In order to show that each n*n nonsingular complex matrix has square root, I have shown that each of the Jordan blocks of its Jordan canonical form has square root. Now how can I show that the whole Jordan canonical form has square root?
In order to show that each n*n nonsingular complex matrix has square root, I have shown that each of the Jordan blocks of its Jordan canonical form has square root.

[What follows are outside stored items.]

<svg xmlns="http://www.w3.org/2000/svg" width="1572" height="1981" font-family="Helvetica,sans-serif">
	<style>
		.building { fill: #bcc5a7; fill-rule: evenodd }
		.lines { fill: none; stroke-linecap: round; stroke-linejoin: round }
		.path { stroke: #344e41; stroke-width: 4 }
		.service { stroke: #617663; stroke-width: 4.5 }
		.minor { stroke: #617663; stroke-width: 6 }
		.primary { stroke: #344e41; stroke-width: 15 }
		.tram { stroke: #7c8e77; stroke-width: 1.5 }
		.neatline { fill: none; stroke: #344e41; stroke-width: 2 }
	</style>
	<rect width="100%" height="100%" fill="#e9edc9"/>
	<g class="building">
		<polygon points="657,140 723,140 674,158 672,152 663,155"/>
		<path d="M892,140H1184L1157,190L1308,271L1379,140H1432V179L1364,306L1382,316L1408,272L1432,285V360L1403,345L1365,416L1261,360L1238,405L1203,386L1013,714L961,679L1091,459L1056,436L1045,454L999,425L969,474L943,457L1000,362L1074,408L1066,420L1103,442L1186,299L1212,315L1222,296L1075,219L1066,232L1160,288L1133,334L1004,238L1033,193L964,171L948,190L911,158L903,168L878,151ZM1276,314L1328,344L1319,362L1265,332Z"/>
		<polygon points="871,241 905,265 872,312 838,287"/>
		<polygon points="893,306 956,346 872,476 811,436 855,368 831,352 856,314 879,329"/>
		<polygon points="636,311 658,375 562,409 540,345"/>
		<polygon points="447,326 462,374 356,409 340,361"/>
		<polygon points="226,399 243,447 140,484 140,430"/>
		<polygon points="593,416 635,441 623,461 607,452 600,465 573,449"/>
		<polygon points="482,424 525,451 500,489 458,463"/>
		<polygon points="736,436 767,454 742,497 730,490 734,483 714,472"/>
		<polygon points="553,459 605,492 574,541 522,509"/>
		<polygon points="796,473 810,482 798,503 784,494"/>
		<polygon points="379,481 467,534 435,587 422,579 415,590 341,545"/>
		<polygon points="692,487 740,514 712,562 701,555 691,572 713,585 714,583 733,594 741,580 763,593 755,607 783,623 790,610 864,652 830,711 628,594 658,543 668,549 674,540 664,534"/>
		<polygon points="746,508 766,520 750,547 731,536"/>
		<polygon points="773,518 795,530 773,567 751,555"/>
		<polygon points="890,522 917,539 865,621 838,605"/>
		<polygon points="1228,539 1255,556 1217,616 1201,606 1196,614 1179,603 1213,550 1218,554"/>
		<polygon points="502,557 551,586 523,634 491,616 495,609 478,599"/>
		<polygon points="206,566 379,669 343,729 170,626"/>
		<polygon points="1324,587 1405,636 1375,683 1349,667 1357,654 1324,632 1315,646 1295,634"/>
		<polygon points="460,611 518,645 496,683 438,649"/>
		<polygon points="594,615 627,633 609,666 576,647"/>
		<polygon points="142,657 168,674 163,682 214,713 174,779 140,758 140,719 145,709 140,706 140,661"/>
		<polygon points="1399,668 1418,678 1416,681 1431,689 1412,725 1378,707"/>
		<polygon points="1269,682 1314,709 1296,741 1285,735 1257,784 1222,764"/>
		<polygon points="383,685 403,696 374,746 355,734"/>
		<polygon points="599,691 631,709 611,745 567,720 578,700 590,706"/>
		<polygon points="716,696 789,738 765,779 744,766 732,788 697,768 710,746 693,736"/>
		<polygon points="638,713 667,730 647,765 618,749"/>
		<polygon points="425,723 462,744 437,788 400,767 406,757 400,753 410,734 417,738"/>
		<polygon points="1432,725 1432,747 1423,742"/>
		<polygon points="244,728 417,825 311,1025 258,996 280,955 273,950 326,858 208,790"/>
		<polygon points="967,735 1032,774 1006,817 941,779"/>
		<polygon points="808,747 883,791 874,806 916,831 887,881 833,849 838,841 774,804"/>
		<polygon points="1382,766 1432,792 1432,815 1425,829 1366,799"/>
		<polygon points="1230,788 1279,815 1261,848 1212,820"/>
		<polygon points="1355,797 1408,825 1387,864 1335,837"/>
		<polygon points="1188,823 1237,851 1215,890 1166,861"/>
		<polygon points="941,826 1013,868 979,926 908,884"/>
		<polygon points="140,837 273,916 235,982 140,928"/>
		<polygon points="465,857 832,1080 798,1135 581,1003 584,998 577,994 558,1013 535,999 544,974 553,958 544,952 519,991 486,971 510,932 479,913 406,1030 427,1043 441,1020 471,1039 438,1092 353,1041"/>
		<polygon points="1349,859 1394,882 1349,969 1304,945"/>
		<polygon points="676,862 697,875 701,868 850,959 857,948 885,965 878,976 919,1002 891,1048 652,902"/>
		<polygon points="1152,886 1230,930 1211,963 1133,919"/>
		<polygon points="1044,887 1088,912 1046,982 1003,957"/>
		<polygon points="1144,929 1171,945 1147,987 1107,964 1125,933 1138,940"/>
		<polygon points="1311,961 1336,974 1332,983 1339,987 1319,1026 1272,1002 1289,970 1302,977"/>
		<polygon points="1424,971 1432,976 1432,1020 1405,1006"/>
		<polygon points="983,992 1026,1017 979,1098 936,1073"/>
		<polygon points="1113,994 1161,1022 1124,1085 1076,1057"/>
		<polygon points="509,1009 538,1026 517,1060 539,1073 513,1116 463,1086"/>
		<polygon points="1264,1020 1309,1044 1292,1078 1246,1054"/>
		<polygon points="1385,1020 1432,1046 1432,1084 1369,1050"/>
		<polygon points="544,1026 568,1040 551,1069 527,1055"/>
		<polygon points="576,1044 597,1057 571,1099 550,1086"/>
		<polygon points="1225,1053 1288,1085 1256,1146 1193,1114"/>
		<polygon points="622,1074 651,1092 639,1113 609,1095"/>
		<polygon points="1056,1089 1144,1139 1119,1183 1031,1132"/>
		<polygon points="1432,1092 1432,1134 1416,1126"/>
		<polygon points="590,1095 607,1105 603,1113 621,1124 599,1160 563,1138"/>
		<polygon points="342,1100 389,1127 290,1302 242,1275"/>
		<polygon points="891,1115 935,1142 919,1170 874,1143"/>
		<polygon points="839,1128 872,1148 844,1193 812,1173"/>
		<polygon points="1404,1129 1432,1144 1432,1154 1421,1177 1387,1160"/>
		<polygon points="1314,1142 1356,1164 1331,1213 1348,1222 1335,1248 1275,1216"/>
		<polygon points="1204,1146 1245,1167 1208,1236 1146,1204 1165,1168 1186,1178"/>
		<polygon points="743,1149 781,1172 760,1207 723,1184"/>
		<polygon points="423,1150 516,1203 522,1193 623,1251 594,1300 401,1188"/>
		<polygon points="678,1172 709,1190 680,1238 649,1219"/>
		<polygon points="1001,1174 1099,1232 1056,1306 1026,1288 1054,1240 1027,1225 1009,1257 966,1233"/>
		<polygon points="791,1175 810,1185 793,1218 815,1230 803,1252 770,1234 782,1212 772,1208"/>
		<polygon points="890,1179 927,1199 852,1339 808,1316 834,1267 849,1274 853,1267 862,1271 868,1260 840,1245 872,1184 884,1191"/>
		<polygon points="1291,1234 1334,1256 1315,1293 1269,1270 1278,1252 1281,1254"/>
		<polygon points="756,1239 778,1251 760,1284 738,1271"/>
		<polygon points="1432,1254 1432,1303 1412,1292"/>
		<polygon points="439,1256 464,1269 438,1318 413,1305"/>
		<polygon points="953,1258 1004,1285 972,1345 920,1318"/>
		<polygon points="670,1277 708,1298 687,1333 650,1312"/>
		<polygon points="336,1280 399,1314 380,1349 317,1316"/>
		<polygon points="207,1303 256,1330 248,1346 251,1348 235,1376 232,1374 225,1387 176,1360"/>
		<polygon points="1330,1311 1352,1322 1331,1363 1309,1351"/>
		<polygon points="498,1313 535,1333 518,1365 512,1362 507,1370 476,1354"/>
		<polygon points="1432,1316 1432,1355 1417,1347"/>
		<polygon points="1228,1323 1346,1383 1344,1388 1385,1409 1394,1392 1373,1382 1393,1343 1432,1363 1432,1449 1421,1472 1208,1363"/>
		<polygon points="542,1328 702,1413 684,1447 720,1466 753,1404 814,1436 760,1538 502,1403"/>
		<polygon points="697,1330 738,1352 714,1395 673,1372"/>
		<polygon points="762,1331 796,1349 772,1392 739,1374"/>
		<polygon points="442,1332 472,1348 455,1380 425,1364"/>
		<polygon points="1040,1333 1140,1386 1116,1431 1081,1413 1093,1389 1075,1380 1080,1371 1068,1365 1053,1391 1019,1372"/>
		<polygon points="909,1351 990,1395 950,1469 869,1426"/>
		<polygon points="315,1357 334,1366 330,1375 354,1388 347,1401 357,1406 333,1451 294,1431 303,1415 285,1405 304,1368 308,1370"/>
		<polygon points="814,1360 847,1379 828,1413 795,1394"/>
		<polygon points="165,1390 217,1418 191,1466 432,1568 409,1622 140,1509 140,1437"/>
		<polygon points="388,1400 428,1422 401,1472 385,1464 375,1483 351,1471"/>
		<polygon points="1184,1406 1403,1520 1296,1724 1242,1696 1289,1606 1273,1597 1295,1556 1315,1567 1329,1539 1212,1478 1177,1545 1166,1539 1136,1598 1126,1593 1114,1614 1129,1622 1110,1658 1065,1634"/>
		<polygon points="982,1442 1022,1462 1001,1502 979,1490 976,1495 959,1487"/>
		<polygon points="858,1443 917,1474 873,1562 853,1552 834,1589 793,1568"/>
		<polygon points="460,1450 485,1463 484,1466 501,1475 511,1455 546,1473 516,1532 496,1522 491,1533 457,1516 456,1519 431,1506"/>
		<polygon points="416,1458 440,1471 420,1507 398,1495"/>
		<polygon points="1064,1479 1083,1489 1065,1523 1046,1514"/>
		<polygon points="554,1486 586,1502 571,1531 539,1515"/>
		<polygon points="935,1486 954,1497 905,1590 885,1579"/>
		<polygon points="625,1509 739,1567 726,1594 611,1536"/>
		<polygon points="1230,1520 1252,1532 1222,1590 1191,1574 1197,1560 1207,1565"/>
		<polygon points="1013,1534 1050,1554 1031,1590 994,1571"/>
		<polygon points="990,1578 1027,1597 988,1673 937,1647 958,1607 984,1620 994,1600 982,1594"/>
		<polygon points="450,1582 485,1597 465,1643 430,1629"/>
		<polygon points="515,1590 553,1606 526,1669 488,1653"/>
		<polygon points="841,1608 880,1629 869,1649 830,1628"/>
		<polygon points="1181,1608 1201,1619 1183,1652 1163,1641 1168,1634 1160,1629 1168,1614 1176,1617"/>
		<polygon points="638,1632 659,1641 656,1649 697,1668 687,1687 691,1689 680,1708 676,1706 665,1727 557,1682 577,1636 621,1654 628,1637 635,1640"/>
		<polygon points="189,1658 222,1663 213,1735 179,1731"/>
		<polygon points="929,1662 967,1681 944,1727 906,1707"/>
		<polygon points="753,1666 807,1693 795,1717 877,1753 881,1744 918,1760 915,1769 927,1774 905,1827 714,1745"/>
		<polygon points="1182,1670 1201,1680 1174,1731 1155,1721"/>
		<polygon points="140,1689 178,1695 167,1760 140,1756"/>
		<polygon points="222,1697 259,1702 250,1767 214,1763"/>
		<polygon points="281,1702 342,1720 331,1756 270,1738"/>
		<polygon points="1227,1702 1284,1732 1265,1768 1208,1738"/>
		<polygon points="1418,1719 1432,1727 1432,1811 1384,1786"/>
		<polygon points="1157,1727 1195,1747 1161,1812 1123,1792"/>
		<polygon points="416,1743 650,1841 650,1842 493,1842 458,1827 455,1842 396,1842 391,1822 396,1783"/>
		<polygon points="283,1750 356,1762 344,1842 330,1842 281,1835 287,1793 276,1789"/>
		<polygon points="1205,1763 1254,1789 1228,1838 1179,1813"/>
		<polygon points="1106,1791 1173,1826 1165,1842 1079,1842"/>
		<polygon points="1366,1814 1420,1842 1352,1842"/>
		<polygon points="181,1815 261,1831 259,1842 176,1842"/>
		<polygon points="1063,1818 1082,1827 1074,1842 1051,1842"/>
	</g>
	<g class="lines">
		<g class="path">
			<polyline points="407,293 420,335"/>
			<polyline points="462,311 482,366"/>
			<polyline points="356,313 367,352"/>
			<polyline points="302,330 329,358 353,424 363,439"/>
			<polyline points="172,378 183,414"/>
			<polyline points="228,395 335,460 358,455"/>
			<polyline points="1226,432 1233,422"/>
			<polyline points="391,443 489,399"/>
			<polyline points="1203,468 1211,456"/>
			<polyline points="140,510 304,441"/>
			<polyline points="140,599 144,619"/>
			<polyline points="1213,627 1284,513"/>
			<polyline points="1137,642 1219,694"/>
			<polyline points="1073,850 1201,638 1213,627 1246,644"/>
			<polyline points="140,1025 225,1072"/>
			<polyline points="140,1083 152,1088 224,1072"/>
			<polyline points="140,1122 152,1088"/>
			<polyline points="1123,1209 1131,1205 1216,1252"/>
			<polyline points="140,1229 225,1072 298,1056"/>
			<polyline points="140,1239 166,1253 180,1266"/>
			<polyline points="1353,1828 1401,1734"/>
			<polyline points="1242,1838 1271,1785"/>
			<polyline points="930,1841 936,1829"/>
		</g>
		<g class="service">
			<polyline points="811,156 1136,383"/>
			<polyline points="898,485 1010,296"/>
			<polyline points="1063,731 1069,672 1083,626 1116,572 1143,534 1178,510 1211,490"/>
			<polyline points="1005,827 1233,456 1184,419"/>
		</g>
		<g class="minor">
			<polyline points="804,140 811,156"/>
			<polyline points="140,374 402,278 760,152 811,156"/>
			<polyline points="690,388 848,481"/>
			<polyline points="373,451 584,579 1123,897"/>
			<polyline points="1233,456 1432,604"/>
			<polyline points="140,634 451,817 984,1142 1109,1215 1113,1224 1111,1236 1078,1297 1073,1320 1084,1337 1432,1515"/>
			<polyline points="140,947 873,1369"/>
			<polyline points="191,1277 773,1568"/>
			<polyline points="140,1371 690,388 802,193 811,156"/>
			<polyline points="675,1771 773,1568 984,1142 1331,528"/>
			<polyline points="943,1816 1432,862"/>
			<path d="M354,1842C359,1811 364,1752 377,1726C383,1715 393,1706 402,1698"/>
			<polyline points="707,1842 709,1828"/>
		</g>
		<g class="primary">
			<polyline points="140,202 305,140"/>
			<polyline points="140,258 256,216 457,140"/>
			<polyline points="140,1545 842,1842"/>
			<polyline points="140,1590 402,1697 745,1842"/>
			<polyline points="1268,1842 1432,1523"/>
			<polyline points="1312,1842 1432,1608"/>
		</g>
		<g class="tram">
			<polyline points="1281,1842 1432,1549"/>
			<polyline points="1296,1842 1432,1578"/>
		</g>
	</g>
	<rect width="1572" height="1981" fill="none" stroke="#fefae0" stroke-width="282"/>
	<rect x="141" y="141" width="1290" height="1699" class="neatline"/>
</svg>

Now how can I show that the whole Jordan canonical form has square root?
If the matrix is not diagonalizable, then the knowing only the square roots of its eigenvalues does NOT tell you the square root of the matrix.
For example, the matrix $\displaystyle \begin{bmatrix}1 & 1 \\ 0 & 1 \end{bmatrix}$ has 1 as a double eigen value. In this particular case, it is easy to see that if $\displaystyle \begin{bmatrix}a & b \\ c & d \end{bmatrix}$ is the square root of this matrix then
$\displaystyle \begin{bmatrix}a^2+ bc & ab+ bd \\ ac+ cd & bc+ d^2\end{bmatrix}= \begin{bmatrix}1 & 1 \\ 0 & 1\end{bmatrix}$
so that we must have $\displaystyle a^2 +bc= 1$, $\displaystyle ab+ bd= 1$, $\displaystyle ac+ cd= 0$, and $\displaystyle bc+ d^2= 1$.
Solving those, the two square roots are $\displaystyle \begin{bmatrix}1 & 1/2 \\ 0 & 1\end{bmatrix}$ and $\displaystyle \begin{bmatrix}-1 & -1/2 \\ 0 & -1\end{bmatrix}$. Knowing only that 1 is a double eigenvalue would not tell you that.